Prediction of primary dendritic arm spacing during laser rapid directional solidification of single-crystal nickel-base superalloys

Abstract

Primary dendritic arm spacing (PDAS) is an important microstructure feature in the nickel-base single-crystal (SX) superalloys by laser rapid directional solidification (LRDS). A combined numerical model was developed in this paper to investigate the influence of laser processing parameters on the PDAS. This model consists of (1) the theoretical PDAS models which relate PDAS to the solidification conditions and (2) the heat-flux calculations of laser processing which provide the solidification conditions as a function of the processing parameters.

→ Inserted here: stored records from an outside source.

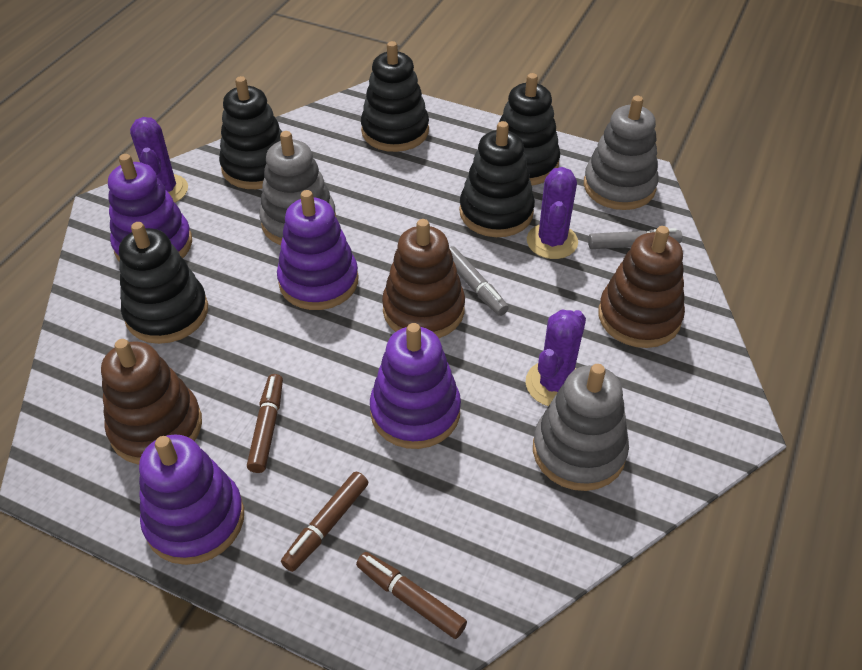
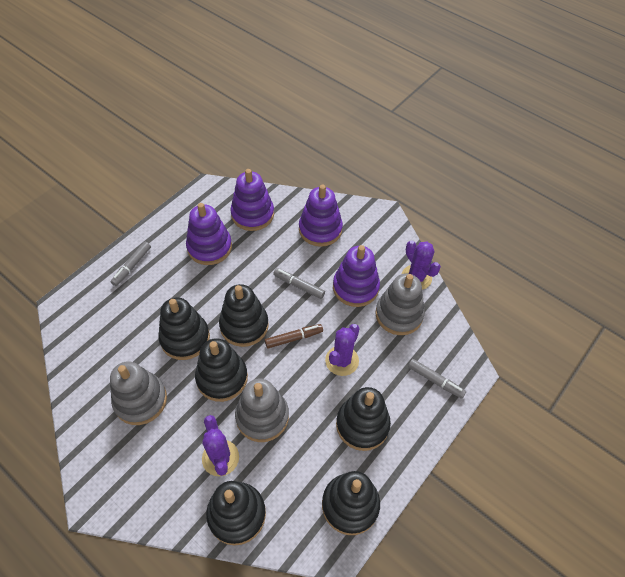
black stacking toy: [119,222,208,344] [219,76,282,189] [361,41,429,152] [459,121,535,237] [499,73,560,185] = 5 -> [158,297,210,360] [195,338,248,402] [206,481,266,545] [219,284,269,347] [322,471,380,535] [336,387,391,451] = 6
brown marker: [247,374,283,473] [281,472,369,572] [356,552,467,639] = 3 -> [265,324,323,348] = 1
brown stacking toy: [101,339,202,465] [382,219,465,338] [598,226,685,348] = 3 -> none = 0
grey marker: [449,246,509,316] [588,228,682,249] = 2 -> [111,242,151,286] [273,268,325,299] [408,359,466,399] = 3

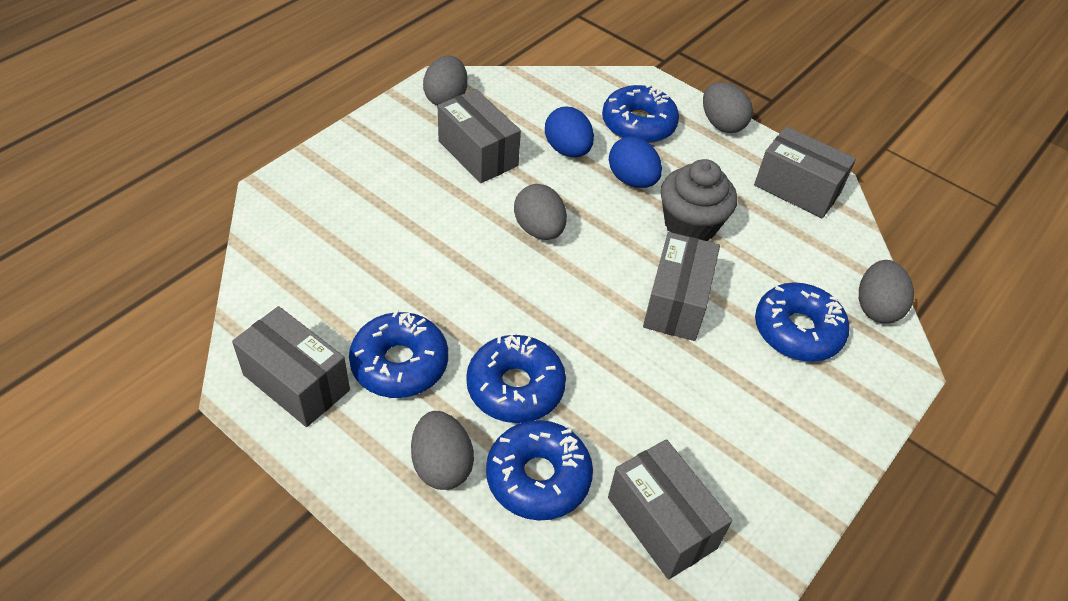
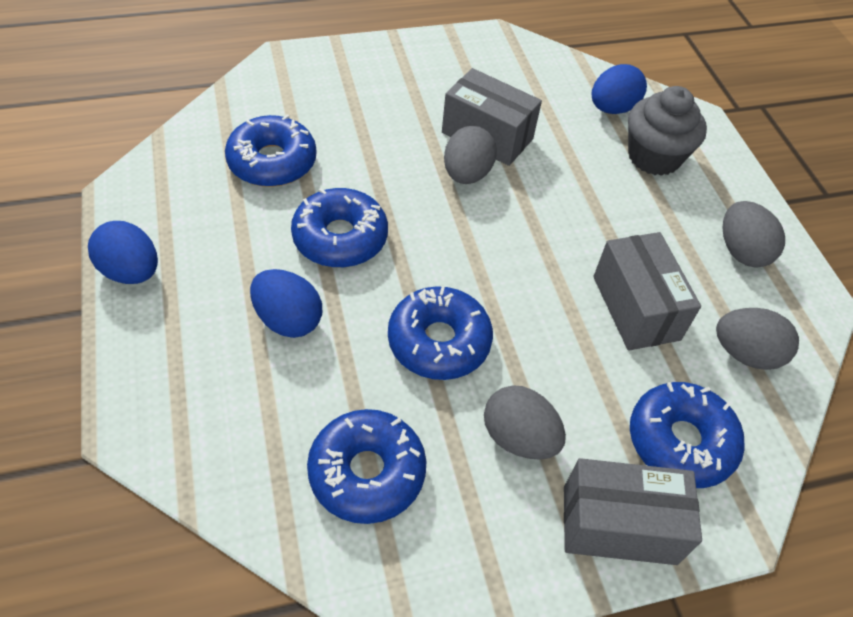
blue egg: [545,107,594,157] [609,136,662,188] = 2 -> [88,221,158,284] [250,269,322,338] [591,64,647,114] = 3
grey box: [232,306,350,427] [438,89,521,183] [608,439,732,580] [643,232,720,341] [754,126,856,218] = 5 -> [442,68,542,166] [564,458,702,565] [593,232,701,351] = 3
grey egg: [411,411,474,490] [423,56,468,106] [514,184,567,240] [703,82,753,133] [859,260,914,324] = 5 -> [444,126,497,184] [484,385,566,460] [716,308,799,370] [722,201,785,268] = 4

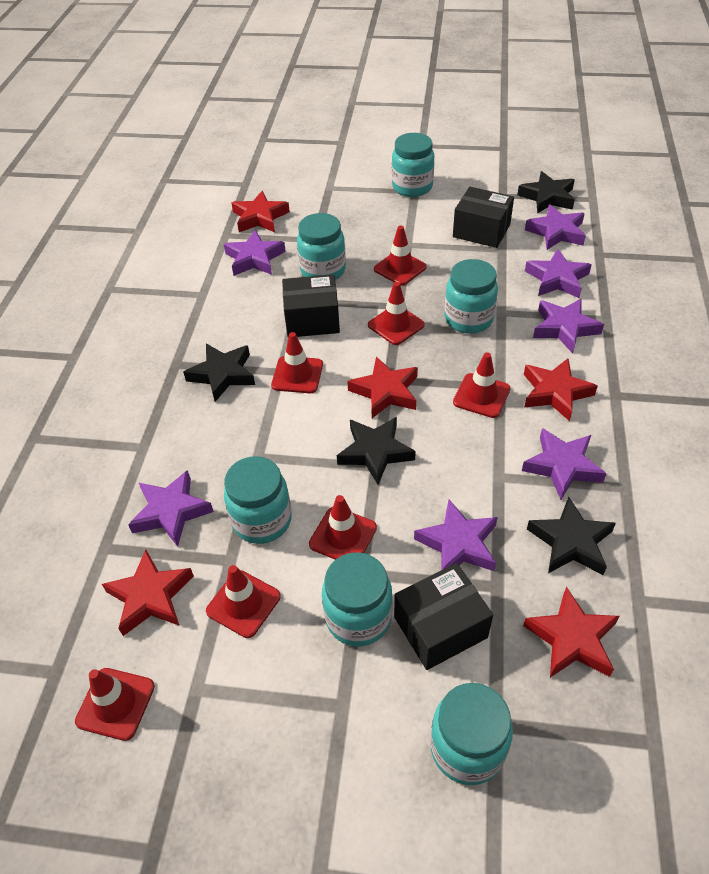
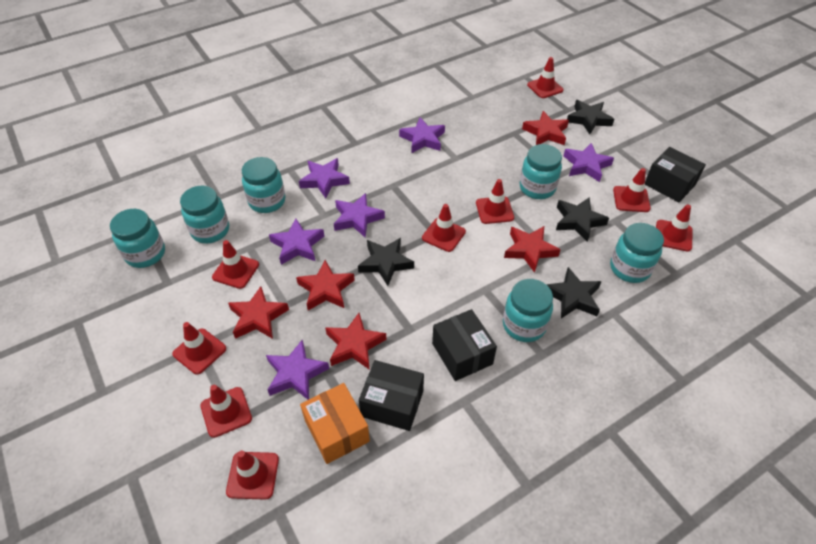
orange box: none = 0 -> [300,383,370,464] = 1
purple star: [128,470,214,547] [224,230,286,276] [414,500,498,571] [522,428,607,500] [525,204,586,250] [525,249,592,298] [533,298,604,353] = 7 -> [266,340,329,400] [269,218,324,265] [299,158,350,199] [334,193,385,237] [399,117,445,153] [563,143,614,182] = 6
red traffic cone: [75,668,155,741] [206,565,281,638] [271,332,323,393] [309,495,377,560] [368,282,425,345] [374,225,427,286] [453,352,510,418] = 7 -> [172,322,226,375] [200,385,252,438] [212,240,259,289] [226,450,279,500] [422,204,466,252] [476,179,514,224] [527,57,563,98] [613,168,651,212] [656,205,693,252] = 9

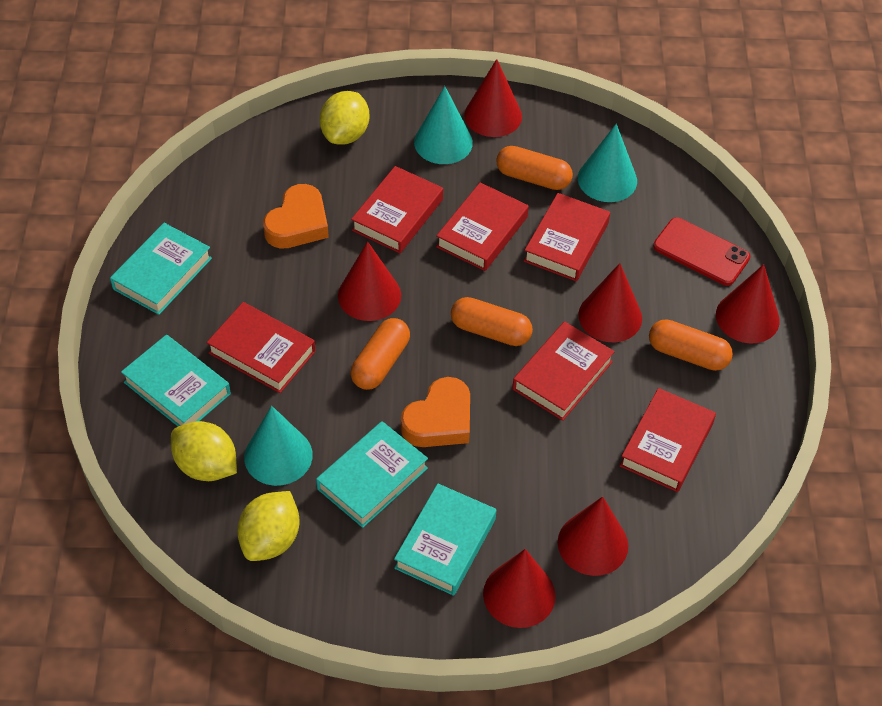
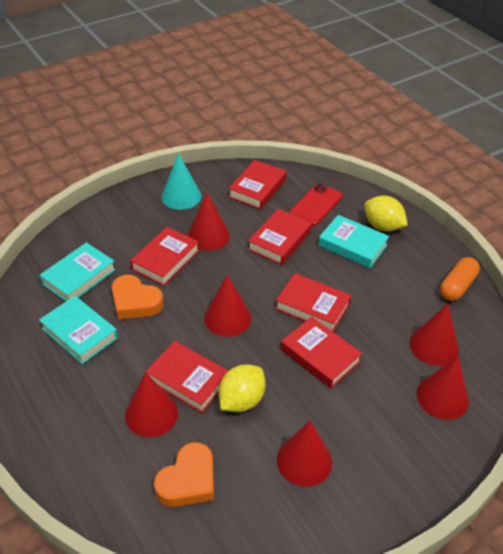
orange capsule: [350,318,410,390] [451,297,533,346] [496,146,573,190] [649,319,733,371] = 4 -> [440,257,480,301] = 1
turquoise book: [110,223,212,315] [121,335,231,426] [316,421,428,528] [394,484,496,596] = 4 -> [39,296,118,364] [40,242,116,301] [318,215,389,268] = 3
turquoise cone: [244,406,313,486] [414,86,473,164] [578,124,637,202] = 3 -> [161,153,201,210] = 1
yellow lemon: [171,421,237,481] [237,491,300,561] [320,91,369,145] = 3 -> [219,365,266,412] [364,196,408,232] = 2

It is therefore able to immediately relate the PDAS to the processing parameters and obtain corresponding processing–microstructure maps. To verify the predicted accuracy, the PDAS values calculated by different theoretical models were compared with those produced under different processing conditions. Results show that the PDAS firstly decreases and then increases at a lower laser power whereas it decreases with increasing scanning velocity at a higher laser power, leading to nose-shape contour lines. The predicted accuracy depends on appropriate selections of material thermo-physical properties. These processing–microstructure maps can accurately capture the trends of the PDAS variation with the processing parameters and contribute to the control and optimization of dendritic microstructure while determining relevant processing windows for controlled SX laser processing.